## [Problem description]
Set down exactly each line of the entries below, beginning at the one that contains "accessibles." and ending at the last, and no others.

Supplied records: Begin

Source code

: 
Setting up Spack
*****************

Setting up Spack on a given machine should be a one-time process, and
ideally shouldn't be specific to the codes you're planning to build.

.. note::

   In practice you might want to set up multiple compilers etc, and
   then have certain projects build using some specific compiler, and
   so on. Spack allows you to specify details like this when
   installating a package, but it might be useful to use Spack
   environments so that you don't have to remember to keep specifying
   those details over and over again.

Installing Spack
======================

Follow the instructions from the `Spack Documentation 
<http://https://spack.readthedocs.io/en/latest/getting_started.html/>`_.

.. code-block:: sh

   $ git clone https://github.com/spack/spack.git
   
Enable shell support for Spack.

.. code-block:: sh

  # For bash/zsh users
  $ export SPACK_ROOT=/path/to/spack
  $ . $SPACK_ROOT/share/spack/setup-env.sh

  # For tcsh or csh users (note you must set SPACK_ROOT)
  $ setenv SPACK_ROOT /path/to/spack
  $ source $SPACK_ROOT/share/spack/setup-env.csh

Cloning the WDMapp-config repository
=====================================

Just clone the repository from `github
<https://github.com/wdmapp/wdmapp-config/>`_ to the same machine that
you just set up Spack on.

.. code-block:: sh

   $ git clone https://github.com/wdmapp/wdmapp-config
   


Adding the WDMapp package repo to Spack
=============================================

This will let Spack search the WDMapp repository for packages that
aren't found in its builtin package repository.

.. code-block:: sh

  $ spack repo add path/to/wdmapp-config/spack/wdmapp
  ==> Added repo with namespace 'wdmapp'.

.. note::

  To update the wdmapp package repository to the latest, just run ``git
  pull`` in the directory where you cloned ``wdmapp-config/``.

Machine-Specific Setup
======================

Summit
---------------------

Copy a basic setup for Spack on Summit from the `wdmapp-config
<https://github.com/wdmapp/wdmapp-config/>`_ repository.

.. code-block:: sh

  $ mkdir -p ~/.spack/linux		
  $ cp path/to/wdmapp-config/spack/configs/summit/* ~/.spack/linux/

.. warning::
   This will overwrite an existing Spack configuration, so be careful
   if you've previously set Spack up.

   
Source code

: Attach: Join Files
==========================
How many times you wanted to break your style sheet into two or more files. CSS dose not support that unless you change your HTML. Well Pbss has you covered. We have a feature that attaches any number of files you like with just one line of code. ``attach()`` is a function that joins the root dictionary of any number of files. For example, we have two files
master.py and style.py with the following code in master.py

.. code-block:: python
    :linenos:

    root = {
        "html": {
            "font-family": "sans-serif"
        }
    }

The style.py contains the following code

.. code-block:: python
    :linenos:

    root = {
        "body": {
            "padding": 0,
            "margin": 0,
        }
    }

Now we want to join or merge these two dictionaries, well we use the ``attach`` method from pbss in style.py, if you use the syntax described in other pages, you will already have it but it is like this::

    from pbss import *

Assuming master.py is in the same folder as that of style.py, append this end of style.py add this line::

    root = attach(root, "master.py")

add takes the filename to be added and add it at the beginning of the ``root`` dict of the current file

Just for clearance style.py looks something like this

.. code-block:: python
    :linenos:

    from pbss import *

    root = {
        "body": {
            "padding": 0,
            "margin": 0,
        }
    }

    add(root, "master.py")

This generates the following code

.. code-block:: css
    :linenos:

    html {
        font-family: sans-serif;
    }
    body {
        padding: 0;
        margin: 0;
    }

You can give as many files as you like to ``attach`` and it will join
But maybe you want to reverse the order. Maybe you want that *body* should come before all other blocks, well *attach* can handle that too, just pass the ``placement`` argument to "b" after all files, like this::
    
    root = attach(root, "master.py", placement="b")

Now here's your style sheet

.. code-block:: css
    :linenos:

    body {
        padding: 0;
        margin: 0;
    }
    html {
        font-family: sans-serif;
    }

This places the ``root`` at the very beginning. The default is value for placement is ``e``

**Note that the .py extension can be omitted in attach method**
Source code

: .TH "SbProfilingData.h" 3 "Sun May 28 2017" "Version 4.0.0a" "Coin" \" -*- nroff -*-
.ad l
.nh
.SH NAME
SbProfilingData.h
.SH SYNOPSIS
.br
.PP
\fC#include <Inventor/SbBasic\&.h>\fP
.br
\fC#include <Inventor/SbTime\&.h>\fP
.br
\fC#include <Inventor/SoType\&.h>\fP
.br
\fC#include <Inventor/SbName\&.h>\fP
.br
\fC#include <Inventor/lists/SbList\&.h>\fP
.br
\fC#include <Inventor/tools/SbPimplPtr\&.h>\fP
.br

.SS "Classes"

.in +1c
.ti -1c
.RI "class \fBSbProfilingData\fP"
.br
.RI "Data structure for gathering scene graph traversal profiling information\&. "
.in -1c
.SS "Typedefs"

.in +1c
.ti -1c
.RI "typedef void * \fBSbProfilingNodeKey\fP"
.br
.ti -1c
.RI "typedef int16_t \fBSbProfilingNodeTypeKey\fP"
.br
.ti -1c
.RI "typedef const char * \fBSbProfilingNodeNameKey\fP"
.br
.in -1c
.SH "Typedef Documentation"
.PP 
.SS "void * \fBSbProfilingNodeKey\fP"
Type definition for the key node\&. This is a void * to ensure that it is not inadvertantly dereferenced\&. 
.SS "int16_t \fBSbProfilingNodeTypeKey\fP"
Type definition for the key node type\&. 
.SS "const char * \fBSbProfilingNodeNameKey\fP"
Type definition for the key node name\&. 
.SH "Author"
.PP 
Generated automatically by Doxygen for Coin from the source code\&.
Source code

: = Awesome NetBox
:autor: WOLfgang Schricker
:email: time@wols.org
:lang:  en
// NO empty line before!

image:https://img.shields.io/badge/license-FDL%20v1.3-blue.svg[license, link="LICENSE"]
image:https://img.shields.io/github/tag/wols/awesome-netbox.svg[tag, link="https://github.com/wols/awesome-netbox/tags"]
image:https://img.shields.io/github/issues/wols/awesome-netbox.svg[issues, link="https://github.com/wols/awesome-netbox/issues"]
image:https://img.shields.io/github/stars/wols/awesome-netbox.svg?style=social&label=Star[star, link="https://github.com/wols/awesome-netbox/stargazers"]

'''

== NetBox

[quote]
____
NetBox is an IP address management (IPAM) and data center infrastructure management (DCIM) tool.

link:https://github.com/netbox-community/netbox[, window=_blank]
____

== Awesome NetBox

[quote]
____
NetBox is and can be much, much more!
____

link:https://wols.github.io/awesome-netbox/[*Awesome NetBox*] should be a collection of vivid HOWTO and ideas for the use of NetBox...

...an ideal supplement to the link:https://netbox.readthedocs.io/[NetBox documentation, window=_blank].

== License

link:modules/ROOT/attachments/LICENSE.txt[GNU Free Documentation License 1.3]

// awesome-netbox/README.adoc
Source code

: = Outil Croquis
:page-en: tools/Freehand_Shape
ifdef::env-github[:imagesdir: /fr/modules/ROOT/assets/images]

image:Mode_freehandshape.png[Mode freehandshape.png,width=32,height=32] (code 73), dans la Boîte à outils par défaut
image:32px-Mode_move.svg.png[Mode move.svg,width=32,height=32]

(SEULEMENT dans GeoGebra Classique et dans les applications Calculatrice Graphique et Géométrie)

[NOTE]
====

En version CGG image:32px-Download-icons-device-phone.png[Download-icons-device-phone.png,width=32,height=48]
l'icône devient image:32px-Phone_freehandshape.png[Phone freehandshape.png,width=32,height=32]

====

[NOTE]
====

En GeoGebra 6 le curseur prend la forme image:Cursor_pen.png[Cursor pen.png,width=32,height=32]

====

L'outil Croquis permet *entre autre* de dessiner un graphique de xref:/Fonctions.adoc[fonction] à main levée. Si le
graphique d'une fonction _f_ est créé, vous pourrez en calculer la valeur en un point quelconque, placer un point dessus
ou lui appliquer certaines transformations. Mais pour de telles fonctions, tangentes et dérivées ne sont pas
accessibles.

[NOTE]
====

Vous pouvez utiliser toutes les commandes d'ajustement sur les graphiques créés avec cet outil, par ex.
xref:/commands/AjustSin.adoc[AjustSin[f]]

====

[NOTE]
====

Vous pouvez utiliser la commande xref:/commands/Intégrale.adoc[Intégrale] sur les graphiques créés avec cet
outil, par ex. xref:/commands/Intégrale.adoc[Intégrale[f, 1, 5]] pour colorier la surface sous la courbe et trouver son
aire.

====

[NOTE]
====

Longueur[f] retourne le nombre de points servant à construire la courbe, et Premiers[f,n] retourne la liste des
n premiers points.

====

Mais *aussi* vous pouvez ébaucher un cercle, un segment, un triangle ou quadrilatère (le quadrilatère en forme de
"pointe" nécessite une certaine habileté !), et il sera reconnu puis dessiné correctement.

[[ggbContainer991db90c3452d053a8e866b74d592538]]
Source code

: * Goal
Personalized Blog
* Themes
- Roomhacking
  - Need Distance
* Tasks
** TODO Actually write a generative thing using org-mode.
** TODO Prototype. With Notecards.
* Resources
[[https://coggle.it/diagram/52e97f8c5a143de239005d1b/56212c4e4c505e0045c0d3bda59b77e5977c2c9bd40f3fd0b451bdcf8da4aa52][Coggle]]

Supplied records: End

## [Final answer]
accessibles.

[NOTE]
====

Vous pouvez utiliser toutes les commandes d'ajustement sur les graphiques créés avec cet outil, par ex.
xref:/commands/AjustSin.adoc[AjustSin[f]]

====

[NOTE]
====

Vous pouvez utiliser la commande xref:/commands/Intégrale.adoc[Intégrale] sur les graphiques créés avec cet
outil, par ex. xref:/commands/Intégrale.adoc[Intégrale[f, 1, 5]] pour colorier la surface sous la courbe et trouver son
aire.

====

[NOTE]
====

Longueur[f] retourne le nombre de points servant à construire la courbe, et Premiers[f,n] retourne la liste des
n premiers points.

====

Mais *aussi* vous pouvez ébaucher un cercle, un segment, un triangle ou quadrilatère (le quadrilatère en forme de
"pointe" nécessite une certaine habileté !), et il sera reconnu puis dessiné correctement.

[[ggbContainer991db90c3452d053a8e866b74d592538]]
Source code

: * Goal
Personalized Blog
* Themes
- Roomhacking
  - Need Distance
* Tasks
** TODO Actually write a generative thing using org-mode.
** TODO Prototype. With Notecards.
* Resources
[[https://coggle.it/diagram/52e97f8c5a143de239005d1b/56212c4e4c505e0045c0d3bda59b77e5977c2c9bd40f3fd0b451bdcf8da4aa52][Coggle]]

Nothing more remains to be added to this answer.